Auslöser dafür dürfte mitunter die im vergangenen Jahr gestartete Online-Bewegung #MyPillStory gewesen sein. Unter dem Hashtag teilten Frauen ihre negativen Erfahrungen. Nach Jahrzehnten der Mythen, die sich um die Pille rangen, wurden nun also endlich die tatsächlichen Auswirkungen auf Vitalität, Wohlbefinden sowie die Neigung zu Depression untersucht. 340 gesunde Probandinnen im Alter von 18 bis 35 wurden dafür über drei Monate beobachtet. Während eine Gruppe Pillen mit den Hormonen Levonorgestrel und Ethinylestradiol verabreicht bekam, waren es für die andere nur Placebo-Pillen. Dabei wussten nicht mal die beteiligten Ärzte welche Frau welches Präparat einnahm. Daher wurde auch allen zu einer anderen Verhütungsmethode geraten, wie Kondome, die sie gratis erhielten.

Ist die Pille so schlecht wie ihr Ruf?

Das Ergebnis am Ende der Testmonate war, eine Placebo-Gruppe die sich im Vergleich zu der mit Hormoneinnahme deutlich besser fühlte. Diese gaben an sich weniger schwungvoll und energiegeladen zu fühlen und meinten, ihr Verhalten und Emotionen weniger im Griff zu haben. Die Forscher stuften die gemessenen Unterschiede so ein, dass sie in dieser Größenordnung für die einzelne Frau spürbar sind. Und somit eine Erklärung sein könnten, warum so viele Frauen berichten unter Einnahme der Pille schlechter drauf gewesen zu sein. Zu den depressiven Symptomen konnte nichts Signifikantes festgestellt werden.

Zu erwähnen ist auch, dass die Studie hierzulande nicht vollkommen repräsentativ ist, da die Pille der 2. Generation verwendet wurde. Sie sagt nichts über neuere Medikamte der 3. und 4. Generation aus, die in Österreich und Deutschland, entgegen der Kritik von Krankenkassen viel zu häufig verschrieben werden. Das ist nämlich ein Zeichen dafür, dass zu wenig nach anderen Möglichkeiten gesucht wird und demnach keine persönliche Beratung stattfindet.
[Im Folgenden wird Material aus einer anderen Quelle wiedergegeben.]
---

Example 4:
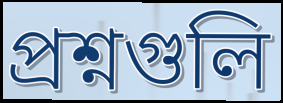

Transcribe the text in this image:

প্রশ্নগুলি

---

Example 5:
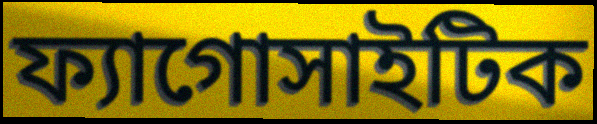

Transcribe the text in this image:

ফ্যাগোসাইটিক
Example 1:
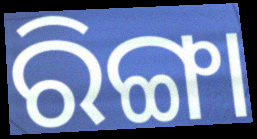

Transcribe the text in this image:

ରିଙ୍ଗା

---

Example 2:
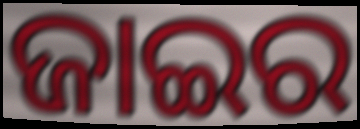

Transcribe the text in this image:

ଜାଇର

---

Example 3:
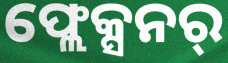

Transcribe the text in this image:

ଫ୍ଲେକ୍ସନର୍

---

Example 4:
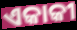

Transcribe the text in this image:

ଏକାକୀ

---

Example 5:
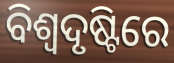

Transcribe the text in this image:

ବିଶ୍ଵଦୃଷ୍ଟିରେ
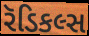
રૅડિકલ્સ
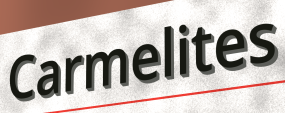
Carmelites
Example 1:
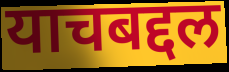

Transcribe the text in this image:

याचबद्दल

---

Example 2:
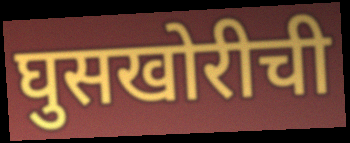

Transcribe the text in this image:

घुसखोरीची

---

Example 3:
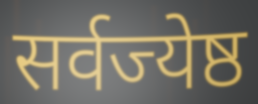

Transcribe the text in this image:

सर्वज्येष्ठ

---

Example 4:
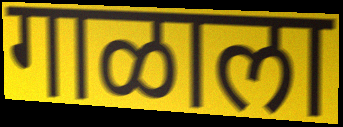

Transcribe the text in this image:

गाळाला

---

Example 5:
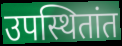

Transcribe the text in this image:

उपस्थितांत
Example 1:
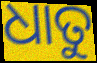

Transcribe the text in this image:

ଧାତୁ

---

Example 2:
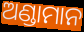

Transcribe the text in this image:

ଅଣ୍ଡାମାନ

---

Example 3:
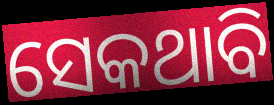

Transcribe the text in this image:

ସେକଥାବି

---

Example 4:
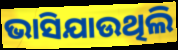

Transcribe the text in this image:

ଭାସିଯାଉଥିଲି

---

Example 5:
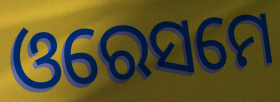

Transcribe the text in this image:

ଓରେସମେ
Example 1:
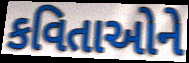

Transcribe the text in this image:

કવિતાઓને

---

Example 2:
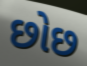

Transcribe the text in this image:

છોછ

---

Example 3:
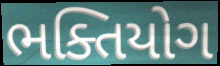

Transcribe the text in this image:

ભક્તિયોગ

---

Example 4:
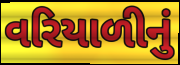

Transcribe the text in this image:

વરિયાળીનું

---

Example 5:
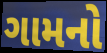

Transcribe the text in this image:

ગામનો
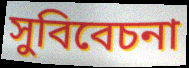
সুবিবেচনা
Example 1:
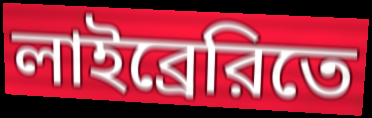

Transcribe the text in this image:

লাইব্রেরিতে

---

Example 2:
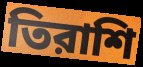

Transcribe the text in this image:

তিরাশি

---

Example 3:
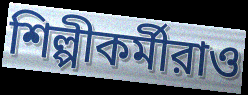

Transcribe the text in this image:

শিল্পীকর্মীরাও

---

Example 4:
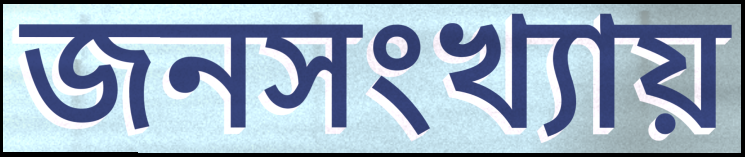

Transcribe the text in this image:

জনসংখ্যায়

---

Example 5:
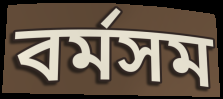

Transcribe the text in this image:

বর্মসম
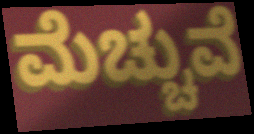
ಮೆಚ್ಚುವೆ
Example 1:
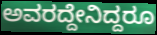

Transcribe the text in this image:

ಅವರದ್ದೇನಿದ್ದರೂ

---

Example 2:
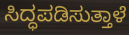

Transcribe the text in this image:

ಸಿದ್ಧಪಡಿಸುತ್ತಾಳೆ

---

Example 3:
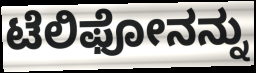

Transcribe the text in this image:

ಟೆಲಿಫೋನನ್ನು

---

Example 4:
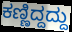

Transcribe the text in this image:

ಕಣ್ಣಿದ್ದದ್ದು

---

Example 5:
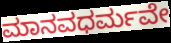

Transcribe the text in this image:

ಮಾನವಧರ್ಮವೇ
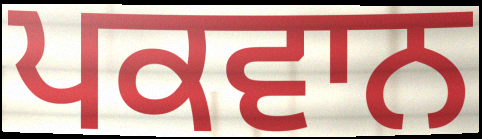
ਪਕਵਾਨ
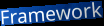
Framework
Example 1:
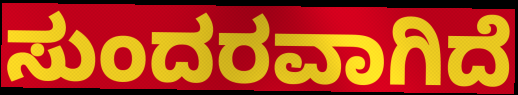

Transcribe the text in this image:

ಸುಂದರವಾಗಿದೆ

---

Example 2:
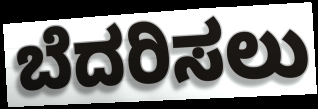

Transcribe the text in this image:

ಬೆದರಿಸಲು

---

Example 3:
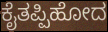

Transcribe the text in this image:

ಕೈತಪ್ಪಿಹೋದ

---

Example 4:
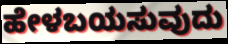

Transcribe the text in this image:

ಹೇಳಬಯಸುವುದು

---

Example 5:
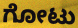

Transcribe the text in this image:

ಗೋಟು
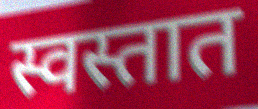
स्वस्तात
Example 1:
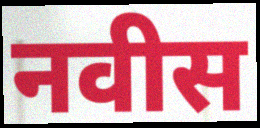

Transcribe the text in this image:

नवीस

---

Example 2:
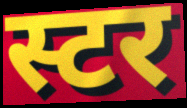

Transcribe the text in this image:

स्टर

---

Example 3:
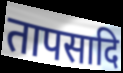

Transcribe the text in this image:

तापसादि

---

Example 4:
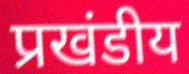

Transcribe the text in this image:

प्रखंडीय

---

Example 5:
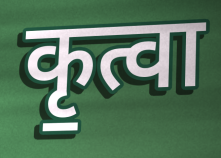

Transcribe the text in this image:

कृ॒त्वा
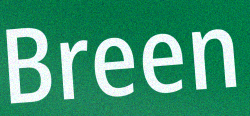
Breen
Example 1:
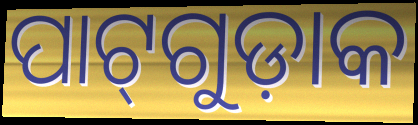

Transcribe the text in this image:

ପାଟ୍‌ଗୁଡ଼ାକ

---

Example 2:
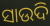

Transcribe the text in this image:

ସାଉଦି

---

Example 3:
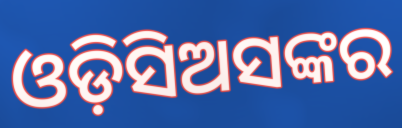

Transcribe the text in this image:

ଓଡ଼ିସିଅସଙ୍କର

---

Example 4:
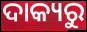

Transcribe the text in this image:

ଦାକ୍ୟରୁ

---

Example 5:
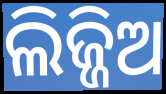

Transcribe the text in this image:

ଲିଜ୍ଜିଅ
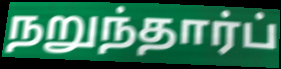
நறுந்தார்ப்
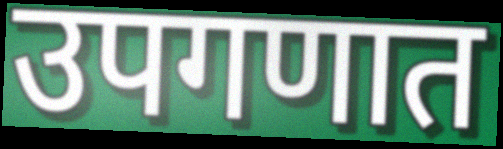
उपगणात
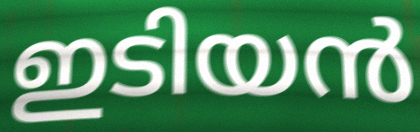
ഇടിയൻ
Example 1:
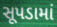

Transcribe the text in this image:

સૂપડામાં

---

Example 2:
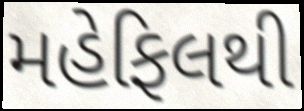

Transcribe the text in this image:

મહેફિલથી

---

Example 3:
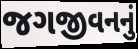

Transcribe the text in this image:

જગજીવનનું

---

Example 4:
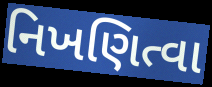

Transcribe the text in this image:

નિખણિત્વા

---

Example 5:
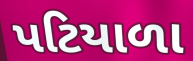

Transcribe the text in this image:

પટિયાળા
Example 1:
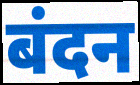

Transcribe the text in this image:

बंदन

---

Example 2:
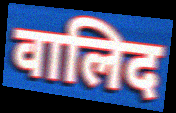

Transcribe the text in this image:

वालिद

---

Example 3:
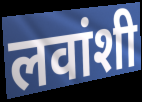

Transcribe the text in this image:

लवांशी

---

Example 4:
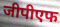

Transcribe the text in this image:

जीपीएफ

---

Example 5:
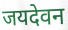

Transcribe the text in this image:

जयदेवन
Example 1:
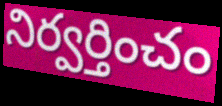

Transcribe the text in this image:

నిర్వర్తించం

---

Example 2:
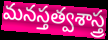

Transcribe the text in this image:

మనస్తత్వశాస్త్ర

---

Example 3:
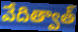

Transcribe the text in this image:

వేదిత్వాత్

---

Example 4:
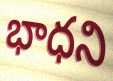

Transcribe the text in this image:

భాధని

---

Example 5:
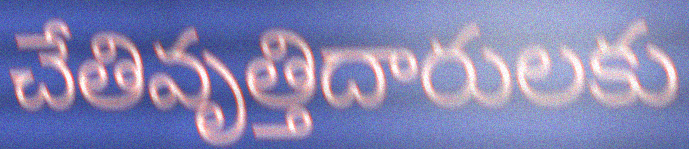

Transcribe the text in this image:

చేతివృత్తిదారులకు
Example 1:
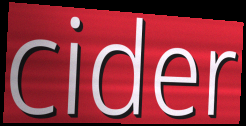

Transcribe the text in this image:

cider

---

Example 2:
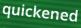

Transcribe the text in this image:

quickened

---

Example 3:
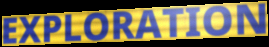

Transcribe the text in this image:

EXPLORATION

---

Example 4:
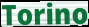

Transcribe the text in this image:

Torino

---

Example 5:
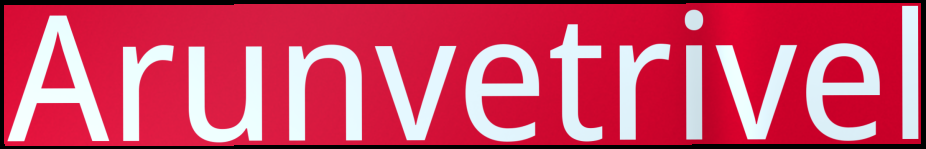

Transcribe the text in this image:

Arunvetrivel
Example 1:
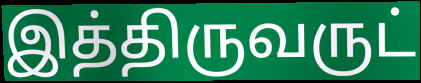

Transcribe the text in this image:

இத்திருவருட்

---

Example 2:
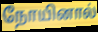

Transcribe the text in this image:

நோயினால்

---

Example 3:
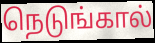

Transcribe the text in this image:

நெடுங்கால்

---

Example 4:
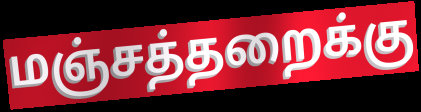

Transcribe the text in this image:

மஞ்சத்தறைக்கு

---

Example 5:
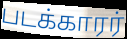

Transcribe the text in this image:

படக்காரர்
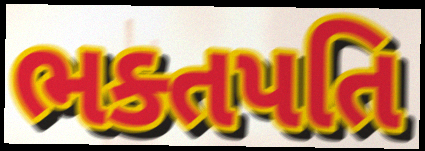
ભક્તપતિ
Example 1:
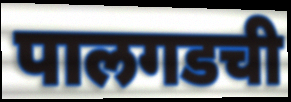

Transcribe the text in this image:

पालगडची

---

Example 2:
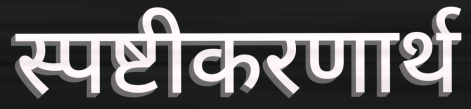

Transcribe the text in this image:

स्पष्टीकरणार्थ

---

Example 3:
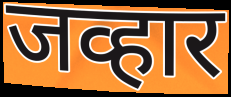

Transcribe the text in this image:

जव्हार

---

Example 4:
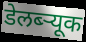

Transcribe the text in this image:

डेलब्ऱ्यूक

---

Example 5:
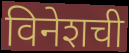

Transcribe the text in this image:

विनेशची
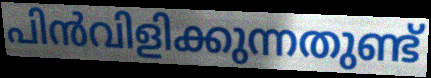
പിൻവിളിക്കുന്നതുണ്ട്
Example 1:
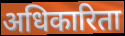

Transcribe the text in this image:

अधिकारिता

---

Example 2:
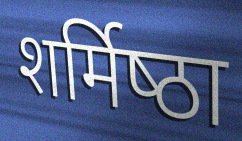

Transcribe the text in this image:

शर्मिष्‍ठा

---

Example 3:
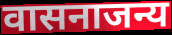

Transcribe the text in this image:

वासनाजन्य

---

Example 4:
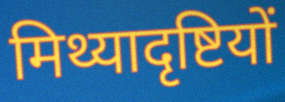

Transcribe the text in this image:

मिथ्यादृष्टियों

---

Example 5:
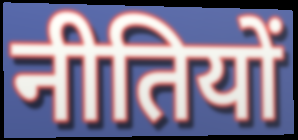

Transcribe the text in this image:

नीतियों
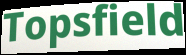
Topsfield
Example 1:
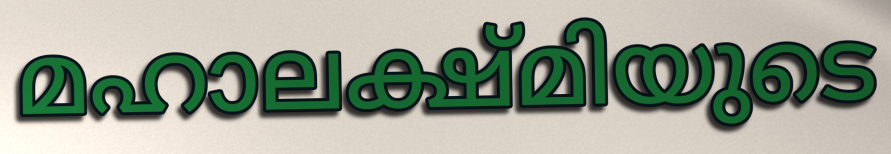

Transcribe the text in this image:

മഹാലക്ഷ്മിയുടെ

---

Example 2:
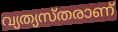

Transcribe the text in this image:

വ്യത്യസ്തരാണ്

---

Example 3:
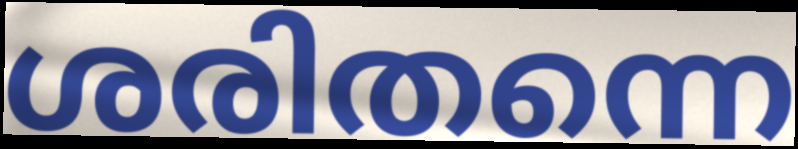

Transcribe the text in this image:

ശരിതന്നെ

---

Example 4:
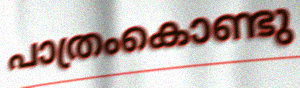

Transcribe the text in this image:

പാത്രംകൊണ്ടു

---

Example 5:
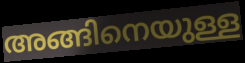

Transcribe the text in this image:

അങ്ങിനെയുള്ള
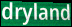
dryland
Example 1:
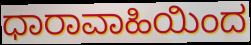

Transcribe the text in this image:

ಧಾರಾವಾಹಿಯಿಂದ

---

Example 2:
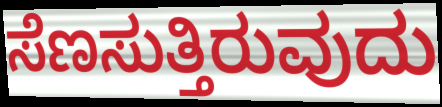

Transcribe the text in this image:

ಸೆಣಸುತ್ತಿರುವುದು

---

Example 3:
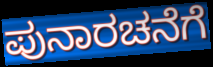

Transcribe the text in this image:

ಪುನಾರಚನೆಗೆ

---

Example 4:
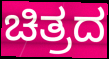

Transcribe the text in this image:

ಚಿತ್ರದ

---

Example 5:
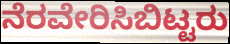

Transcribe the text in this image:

In Schweden ist das ähnlich, nur wird dort das ältere Produkt empfohlen, das sie ein geringeren Thromboserisikos aufweisen.

Bittere Pille

Eine davon unabhängige Studie von JAMA Network, konnte nachweislich eine spätere Verwendung von Antidepressiva und die Diagnose Depression mit der Einnahme hormoneller Verhütungsmitteln in Verbindung bringen. Und auch ein Anfang des Jahres veröffentlichter Forschungsbericht von The Debrief „Mad about the pill“ (verärgert über die Pille) beschäftigt sich mit dieser These. Deren Aufzeichnungen zufolge gaben viele Frauen an, während dem Gebrauch der Pille einen Anstieg von depressiven Gefühlen, Angst und Panikattacken verspürt zu haben. Sie hatten allesamt aber den Eindruck von ihrem Arzt nicht ernst genommen zu werden.

In der Tat gibt es unzählige Studien, Artikel und Sammlungen von Einzelberichten. Es ist wichtig, dass Frauenärzte, Psychiater und Fachleute sorgfältiger darüber nachdenken bevor sie zum Rezeptblock greifen und ihre Patientinnen über die Nebenwirkungen der Anti-Baby-Pille aufklären. Oftmals bringen Frauen, die die Pille nehmen, ihr vermindertes Wohlempfinden nämlich gar nicht mit der Einnahme des Medikaments in Verbindung.